AI fails to beat radiologists in large study, but pairing the two proves prolific
In one of the larger machine learning studies to date, artificial intelligence failed to beat out radiologists in pinpointing breast cancer. However, combining the two could prove to be a game-changer for the specialty.
That’s according to the results of a high-profile new investigation, unveiled Monday in JAMA Network Open. In a study that altogether included more than 300,000 screening mammograms from 150,000-plus women, researchers found that no single AI algorithm beat out community radiologists’ benchmarks.
Such algorithms were developed as part of an international competition aimed at using AI to improve cancer detection—involving 126 teams from 44 different countries. And while AI could not best radiologists on its own, combining the best algorithms from the competition with single-radiologist assessment improved specificity measurably.
In a corresponding JAMA editorial, radiology expert Claudia Mello-Thoms, PhD, admitted “there is a lot to unpack from these results.” However, one key takeaway for the specialty is that, still, “AI is not there yet.”
“With many calling for a total overhaul of radiology owing to AI, studies like this strongly suggest that radiologists will be masters of their domain for quite some time, as the task of image interpretation is significantly more complex than radiologists get credit for,” wrote Mello-Thoms, a professor of radiology at the University of Iowa Carver College of Medicine. “Even with an incredible amount of resources, arguably the best AI teams in the world could not meet or beat the radiologists,” she added later.

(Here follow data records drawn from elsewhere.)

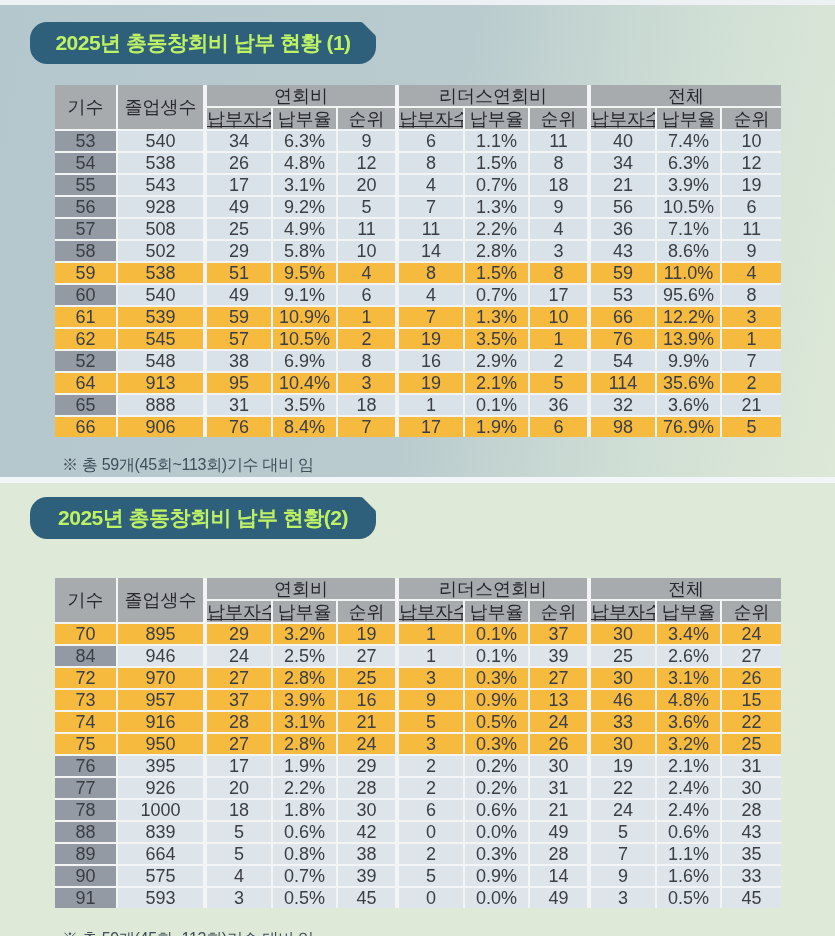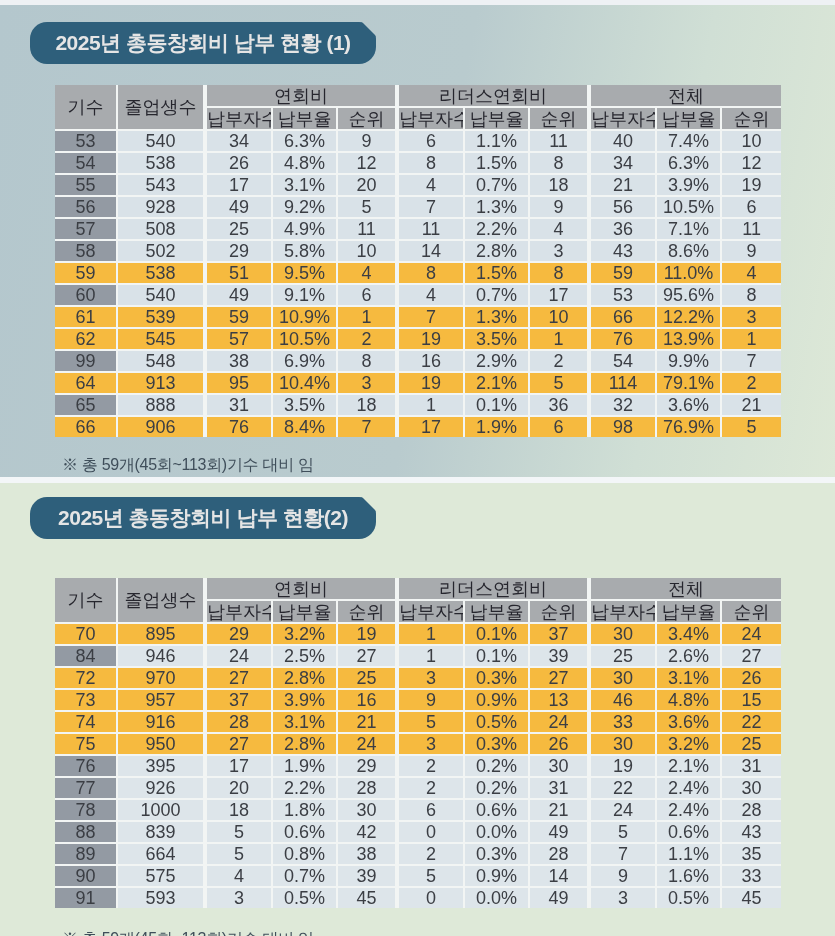--- a/index.html
+++ b/index.html
@@ -24,7 +24,7 @@
     border-radius: 17px;
     clip-path: polygon(0 0, calc(100% - 14px) 0, 100% 14px, 100% 100%, 0 100%);
     display: flex; align-items: center; justify-content: center;
-    color: #e5e5e5; font-size: 21px; font-weight: 700;
+    color: #bef264; font-size: 21px; font-weight: 700;
     letter-spacing: -0.5px;
   }
   .panel-1 .title-bar { position: absolute; top: 17px; }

The original study was conducted as part of the digital mammography DREAM (Dialogue on Reverse Engineering Assessment and Methods) competition that utilized crowdsourced data and invited participation from across the globe. Organizers asked the top eight teams to create an “ensemble model” that combined their work, which still could not beat rads. This AI model logged a specificity rate of just 76.1%, well short of radiologists' 90.5%. However, combining those physicians’ assessments with the ensemble model produced a 92% rate, “resulting in AI finally beating radiologists,” Mello-Thoms noted.
If put into widespread use, these results could have powerful implications. In the U.S. where a single radiologist reads mammograms, 9%-10% of women who undergo breast screenings are recalled for additional imaging. And only about 4%-5% of those individuals ultimately end up having cancer. Such false positives lead to preventable harm, patient anxiety, benign biopsies and other unnecessary interventions. Plus, they contribute to the roughly $10 billion in annual mammography screening costs in the country, wrote lead author Thomas Schaffter, a data engineer and research scientist at Sage Bionetworks, in Seattle.
Deploying radiologists in tandem with the ensemble model reduced the recall rate by about 1.5 percentage points, which may seem like a small number. But with about 40 million women receiving these tests in the U.S. each year, it could result in more than 500,000 individuals avoiding “unnecessary diagnostic workup,” the research team concluded.
“Taken together, our results suggest that adding AI to mammography interpretation in single-radiologist settings could yield significant performance improvements, with the potential to reduce healthcare system expenditures and address the recurring radiologist person-power issues experienced in population-based screening programs,” wrote Schaffter and dozens of other co-authors from across the globe.